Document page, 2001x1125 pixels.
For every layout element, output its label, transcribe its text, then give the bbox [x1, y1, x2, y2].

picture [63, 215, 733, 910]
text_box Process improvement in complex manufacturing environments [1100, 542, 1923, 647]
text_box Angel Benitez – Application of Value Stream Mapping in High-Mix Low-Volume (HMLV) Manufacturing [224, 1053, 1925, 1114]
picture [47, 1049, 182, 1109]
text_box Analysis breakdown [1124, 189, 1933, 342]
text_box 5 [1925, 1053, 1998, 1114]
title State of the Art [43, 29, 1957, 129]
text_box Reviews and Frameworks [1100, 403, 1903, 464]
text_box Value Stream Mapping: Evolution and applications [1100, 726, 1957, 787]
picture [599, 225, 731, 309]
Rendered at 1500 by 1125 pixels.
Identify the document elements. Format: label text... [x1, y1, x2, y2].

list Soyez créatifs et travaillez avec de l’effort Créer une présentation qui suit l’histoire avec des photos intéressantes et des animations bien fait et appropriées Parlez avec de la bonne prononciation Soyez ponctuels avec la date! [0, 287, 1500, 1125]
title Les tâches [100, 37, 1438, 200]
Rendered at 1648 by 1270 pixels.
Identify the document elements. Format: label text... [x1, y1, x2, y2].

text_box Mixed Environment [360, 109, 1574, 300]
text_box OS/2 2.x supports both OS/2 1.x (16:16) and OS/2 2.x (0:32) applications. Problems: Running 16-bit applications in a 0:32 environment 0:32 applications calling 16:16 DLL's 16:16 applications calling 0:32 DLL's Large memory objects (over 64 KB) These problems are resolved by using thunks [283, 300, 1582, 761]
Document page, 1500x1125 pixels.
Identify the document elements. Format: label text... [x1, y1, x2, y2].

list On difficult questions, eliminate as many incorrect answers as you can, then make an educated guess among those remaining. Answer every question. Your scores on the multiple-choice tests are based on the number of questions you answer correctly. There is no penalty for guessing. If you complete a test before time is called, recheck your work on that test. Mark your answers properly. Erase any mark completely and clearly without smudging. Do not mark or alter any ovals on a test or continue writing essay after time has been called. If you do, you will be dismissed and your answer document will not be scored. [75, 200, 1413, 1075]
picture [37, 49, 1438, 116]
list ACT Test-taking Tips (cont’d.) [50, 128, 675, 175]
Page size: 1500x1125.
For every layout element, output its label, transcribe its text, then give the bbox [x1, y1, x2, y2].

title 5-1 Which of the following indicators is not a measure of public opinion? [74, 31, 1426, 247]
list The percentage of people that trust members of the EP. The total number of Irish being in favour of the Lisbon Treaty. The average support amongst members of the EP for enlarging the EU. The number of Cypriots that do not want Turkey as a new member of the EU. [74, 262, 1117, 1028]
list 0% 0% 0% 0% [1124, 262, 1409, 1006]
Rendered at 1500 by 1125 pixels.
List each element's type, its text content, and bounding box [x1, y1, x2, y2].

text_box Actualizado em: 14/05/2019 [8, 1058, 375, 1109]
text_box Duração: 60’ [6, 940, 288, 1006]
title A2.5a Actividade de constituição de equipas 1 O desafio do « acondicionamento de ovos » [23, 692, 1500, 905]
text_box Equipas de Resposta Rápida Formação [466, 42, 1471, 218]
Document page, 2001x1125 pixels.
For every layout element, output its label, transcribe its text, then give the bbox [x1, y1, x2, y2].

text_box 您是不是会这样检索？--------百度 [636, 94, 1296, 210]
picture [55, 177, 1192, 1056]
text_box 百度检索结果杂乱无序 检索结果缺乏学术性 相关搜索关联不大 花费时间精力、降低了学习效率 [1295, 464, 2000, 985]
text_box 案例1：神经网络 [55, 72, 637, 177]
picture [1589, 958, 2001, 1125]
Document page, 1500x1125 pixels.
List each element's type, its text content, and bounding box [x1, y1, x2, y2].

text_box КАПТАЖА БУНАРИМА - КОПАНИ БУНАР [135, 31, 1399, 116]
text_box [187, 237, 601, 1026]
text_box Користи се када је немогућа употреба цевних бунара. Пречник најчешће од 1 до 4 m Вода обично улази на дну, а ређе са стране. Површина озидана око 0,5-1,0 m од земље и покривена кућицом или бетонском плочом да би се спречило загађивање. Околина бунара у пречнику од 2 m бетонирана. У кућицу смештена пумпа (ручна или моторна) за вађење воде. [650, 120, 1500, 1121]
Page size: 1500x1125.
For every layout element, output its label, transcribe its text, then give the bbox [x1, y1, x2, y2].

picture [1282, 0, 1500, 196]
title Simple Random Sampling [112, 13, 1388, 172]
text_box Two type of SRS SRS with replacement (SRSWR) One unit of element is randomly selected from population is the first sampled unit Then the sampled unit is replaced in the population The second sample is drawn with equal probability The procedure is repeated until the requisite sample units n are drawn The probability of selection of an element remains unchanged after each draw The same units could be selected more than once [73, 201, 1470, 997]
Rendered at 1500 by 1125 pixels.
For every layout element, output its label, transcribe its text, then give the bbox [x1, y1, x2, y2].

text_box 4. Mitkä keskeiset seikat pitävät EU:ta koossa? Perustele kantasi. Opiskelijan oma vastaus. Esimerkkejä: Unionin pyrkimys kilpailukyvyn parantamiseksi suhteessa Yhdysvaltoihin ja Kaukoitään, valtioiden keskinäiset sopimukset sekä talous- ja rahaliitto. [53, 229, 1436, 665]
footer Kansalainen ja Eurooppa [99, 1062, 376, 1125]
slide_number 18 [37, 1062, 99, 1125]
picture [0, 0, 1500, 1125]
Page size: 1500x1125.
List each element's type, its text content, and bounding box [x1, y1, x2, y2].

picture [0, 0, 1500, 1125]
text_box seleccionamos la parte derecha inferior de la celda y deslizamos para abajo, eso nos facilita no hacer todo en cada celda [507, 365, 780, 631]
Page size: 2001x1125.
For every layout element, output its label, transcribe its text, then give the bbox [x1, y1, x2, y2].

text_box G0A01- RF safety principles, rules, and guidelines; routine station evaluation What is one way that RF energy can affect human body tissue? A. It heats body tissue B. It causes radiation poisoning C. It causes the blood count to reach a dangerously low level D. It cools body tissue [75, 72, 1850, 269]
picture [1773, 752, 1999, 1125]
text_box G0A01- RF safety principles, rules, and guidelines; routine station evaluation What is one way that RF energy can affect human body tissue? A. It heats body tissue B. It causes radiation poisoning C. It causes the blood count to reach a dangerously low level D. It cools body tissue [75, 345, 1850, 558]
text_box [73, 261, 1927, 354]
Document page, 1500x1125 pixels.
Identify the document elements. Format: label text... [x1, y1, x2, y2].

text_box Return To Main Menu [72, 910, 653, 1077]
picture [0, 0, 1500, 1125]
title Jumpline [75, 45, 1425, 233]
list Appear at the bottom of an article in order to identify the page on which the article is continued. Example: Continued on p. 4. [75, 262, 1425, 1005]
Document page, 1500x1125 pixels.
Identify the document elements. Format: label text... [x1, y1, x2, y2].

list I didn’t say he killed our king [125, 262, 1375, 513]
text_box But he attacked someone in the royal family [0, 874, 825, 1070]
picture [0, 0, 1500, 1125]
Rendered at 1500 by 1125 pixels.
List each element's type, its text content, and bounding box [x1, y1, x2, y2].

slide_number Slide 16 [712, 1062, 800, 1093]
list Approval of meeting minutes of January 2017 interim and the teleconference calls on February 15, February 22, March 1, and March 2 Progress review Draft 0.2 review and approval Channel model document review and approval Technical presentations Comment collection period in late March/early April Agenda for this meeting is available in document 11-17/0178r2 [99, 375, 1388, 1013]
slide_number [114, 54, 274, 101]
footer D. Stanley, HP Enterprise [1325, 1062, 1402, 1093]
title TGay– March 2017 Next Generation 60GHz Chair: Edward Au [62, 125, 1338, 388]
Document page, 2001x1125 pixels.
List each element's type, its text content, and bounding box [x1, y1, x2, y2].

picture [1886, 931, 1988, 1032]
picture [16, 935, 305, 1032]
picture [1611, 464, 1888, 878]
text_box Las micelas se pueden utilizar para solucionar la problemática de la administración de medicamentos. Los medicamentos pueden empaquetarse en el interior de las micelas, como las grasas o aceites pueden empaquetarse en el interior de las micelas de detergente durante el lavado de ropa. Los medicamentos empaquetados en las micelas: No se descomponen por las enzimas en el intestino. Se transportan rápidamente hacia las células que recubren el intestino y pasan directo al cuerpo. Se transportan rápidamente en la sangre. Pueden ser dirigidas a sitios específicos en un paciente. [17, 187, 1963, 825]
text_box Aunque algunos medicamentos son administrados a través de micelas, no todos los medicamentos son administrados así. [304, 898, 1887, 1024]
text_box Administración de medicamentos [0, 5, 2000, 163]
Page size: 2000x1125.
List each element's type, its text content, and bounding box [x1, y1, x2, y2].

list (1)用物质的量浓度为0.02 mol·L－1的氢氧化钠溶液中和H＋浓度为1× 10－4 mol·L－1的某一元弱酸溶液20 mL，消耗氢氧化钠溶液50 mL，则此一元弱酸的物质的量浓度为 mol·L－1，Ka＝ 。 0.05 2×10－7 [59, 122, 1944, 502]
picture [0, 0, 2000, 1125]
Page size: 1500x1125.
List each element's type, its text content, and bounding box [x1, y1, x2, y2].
──────
» Task statement
Starting at the top of the data above, repeat every line exactly until the line containing "Rendered at 1648 by 1270 pixels." has been given, then stop.

» Answer to this problem
Document page, 2001x1125 pixels.
For every layout element, output its label, transcribe its text, then give the bbox [x1, y1, x2, y2].

picture [63, 215, 733, 910]
text_box Process improvement in complex manufacturing environments [1100, 542, 1923, 647]
text_box Angel Benitez – Application of Value Stream Mapping in High-Mix Low-Volume (HMLV) Manufacturing [224, 1053, 1925, 1114]
picture [47, 1049, 182, 1109]
text_box Analysis breakdown [1124, 189, 1933, 342]
text_box 5 [1925, 1053, 1998, 1114]
title State of the Art [43, 29, 1957, 129]
text_box Reviews and Frameworks [1100, 403, 1903, 464]
text_box Value Stream Mapping: Evolution and applications [1100, 726, 1957, 787]
picture [599, 225, 731, 309]
Rendered at 1500 by 1125 pixels.
Identify the document elements. Format: label text... [x1, y1, x2, y2].

list Soyez créatifs et travaillez avec de l’effort Créer une présentation qui suit l’histoire avec des photos intéressantes et des animations bien fait et appropriées Parlez avec de la bonne prononciation Soyez ponctuels avec la date! [0, 287, 1500, 1125]
title Les tâches [100, 37, 1438, 200]
Rendered at 1648 by 1270 pixels.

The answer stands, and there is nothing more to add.